- [Stated exercise 1]:
In the RushDB import guide below, why are relationships static in RushDB rather than emerging at query time?

- [Selection]:

'''

Skip to main content

Importing data from external sources

RushDB provides comprehensive toolkit to import data. While most of the data sources operate with flat tabular data and context awareness emerges at query time, in RushDB instead relationships are static because of graph nature.

This guide will help you to import your data and make it breathe: relationships, types inferring and records itself are created easily.

What you'll use:

  • records.createMany (JSON and CSV import)
  • relationships.createMany (bulk linking by key match)

Tip: You can do the same via REST. See REST docs: Records Import and Relationships API.

Most external systems already have stable identifiers (MongoDB's ObjectId, HubSpot record IDs, SQL primary/foreign keys). When importing to RushDB, store those external IDs on your records (e.g., mongoId, hubspotId, pgId). Then create relationships by matching those keys using relationships.createMany:

  1. Import data (keep external IDs as properties).

'''

- [Stated exercise 2]:
Report how many lines of the rows below contain the string "treble". Give only the number.

Stored data entries
'''

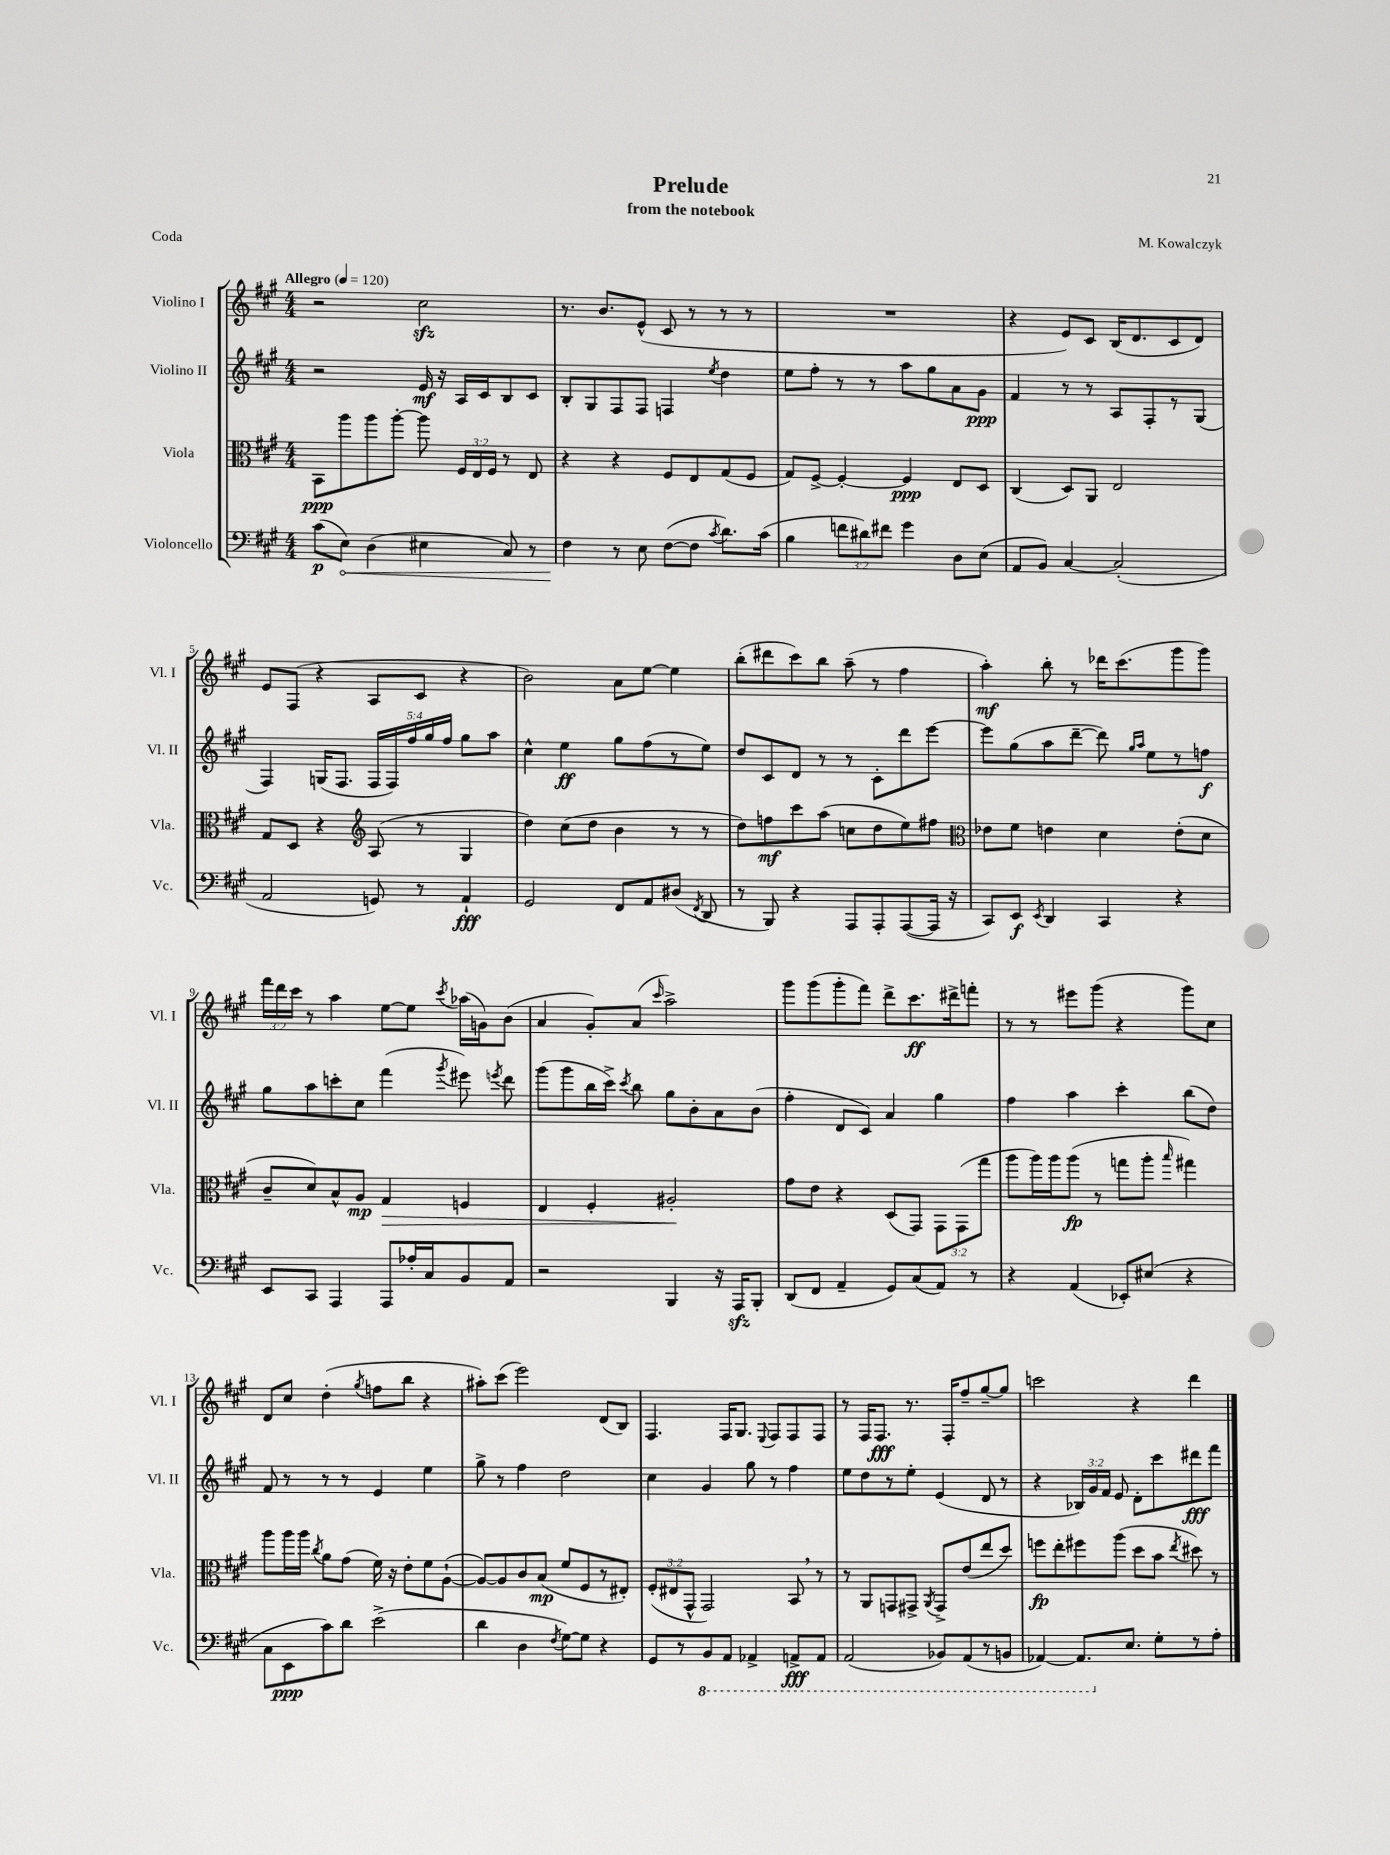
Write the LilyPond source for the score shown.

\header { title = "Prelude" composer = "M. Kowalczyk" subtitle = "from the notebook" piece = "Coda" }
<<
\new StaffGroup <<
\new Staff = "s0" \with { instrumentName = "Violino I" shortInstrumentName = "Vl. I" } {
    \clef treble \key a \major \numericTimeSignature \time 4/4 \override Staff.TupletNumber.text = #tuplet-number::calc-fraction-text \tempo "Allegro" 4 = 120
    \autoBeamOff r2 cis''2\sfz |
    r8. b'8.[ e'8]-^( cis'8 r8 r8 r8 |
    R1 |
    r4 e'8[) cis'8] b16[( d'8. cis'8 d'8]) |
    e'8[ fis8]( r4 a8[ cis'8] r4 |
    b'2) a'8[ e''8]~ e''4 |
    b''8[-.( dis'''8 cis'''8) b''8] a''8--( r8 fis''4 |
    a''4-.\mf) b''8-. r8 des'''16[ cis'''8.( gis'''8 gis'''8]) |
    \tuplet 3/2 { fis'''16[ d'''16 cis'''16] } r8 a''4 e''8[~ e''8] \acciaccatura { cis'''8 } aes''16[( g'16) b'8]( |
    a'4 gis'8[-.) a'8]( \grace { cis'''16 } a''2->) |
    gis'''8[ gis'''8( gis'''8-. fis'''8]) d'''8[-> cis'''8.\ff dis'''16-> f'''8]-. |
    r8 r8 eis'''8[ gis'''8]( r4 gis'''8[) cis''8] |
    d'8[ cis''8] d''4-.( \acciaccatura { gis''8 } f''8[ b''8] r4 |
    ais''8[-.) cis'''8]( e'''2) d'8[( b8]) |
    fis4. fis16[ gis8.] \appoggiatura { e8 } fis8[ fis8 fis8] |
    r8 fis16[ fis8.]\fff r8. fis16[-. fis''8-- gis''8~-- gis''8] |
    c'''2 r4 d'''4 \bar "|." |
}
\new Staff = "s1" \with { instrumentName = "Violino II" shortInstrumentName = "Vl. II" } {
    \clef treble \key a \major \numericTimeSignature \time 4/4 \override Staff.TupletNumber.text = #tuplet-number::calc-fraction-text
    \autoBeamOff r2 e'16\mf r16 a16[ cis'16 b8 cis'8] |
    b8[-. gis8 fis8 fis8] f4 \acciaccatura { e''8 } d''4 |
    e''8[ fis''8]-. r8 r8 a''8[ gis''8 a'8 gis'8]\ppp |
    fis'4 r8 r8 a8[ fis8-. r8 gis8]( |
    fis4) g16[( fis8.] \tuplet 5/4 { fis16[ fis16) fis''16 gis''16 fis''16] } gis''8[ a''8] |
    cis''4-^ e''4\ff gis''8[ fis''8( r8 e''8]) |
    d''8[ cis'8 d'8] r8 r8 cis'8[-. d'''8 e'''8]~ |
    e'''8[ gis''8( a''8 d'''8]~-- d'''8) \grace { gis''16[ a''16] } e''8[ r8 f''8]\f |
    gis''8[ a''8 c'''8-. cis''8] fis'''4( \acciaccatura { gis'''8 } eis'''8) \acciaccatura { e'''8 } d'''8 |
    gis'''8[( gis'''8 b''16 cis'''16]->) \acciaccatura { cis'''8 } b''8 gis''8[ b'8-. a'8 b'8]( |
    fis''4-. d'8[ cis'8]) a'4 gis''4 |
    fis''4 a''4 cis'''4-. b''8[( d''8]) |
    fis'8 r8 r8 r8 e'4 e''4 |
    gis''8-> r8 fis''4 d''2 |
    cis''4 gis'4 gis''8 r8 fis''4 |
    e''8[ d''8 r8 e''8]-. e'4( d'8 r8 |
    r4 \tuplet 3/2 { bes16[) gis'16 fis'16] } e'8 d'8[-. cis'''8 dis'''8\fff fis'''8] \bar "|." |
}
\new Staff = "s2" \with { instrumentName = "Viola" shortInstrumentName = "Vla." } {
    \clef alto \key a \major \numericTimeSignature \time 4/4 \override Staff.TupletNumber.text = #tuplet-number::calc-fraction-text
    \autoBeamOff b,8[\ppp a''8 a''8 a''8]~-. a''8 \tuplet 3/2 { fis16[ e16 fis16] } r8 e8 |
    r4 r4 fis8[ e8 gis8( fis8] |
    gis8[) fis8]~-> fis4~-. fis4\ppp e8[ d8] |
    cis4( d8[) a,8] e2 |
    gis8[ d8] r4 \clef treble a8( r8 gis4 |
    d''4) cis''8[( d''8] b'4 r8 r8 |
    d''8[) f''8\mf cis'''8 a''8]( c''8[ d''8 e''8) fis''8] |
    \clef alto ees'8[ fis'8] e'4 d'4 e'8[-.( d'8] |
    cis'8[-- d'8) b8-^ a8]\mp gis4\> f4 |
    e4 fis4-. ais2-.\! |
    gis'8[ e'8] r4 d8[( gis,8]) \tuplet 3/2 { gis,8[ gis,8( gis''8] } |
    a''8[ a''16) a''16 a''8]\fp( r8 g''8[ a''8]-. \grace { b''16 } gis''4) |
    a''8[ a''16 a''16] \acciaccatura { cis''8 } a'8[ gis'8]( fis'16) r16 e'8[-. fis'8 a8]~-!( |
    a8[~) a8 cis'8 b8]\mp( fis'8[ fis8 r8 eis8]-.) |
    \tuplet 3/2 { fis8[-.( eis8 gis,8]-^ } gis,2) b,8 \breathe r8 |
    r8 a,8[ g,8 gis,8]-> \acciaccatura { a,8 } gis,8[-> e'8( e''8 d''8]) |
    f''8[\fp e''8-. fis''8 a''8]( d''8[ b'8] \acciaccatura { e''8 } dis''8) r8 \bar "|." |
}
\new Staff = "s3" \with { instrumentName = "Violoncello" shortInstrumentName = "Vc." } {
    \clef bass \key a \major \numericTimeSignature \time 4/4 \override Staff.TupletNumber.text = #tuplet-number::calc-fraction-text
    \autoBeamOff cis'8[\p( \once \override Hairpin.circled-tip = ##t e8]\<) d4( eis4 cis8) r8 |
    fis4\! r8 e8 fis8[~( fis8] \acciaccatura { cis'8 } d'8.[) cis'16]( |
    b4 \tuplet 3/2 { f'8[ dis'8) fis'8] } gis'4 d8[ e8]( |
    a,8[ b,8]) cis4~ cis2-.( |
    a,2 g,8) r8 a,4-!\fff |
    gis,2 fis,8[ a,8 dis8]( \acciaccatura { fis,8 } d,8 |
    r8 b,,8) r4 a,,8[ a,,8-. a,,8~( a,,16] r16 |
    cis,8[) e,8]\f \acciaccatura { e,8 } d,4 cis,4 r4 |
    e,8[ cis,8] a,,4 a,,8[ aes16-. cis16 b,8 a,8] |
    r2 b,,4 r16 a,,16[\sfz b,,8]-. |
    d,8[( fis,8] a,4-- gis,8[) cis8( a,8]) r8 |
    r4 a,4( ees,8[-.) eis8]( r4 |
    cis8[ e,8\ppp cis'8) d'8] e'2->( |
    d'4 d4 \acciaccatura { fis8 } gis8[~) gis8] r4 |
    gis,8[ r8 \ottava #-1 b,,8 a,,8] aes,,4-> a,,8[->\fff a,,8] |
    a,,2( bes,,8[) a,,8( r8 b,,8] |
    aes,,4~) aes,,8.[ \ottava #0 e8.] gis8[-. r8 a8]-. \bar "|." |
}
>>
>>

'''

- [Task answer 1]:
Relationships in RushDB are static because of its graph nature. Most other data sources work with flat tabular data, where context emerges only at query time.

- [Task answer 2]:
3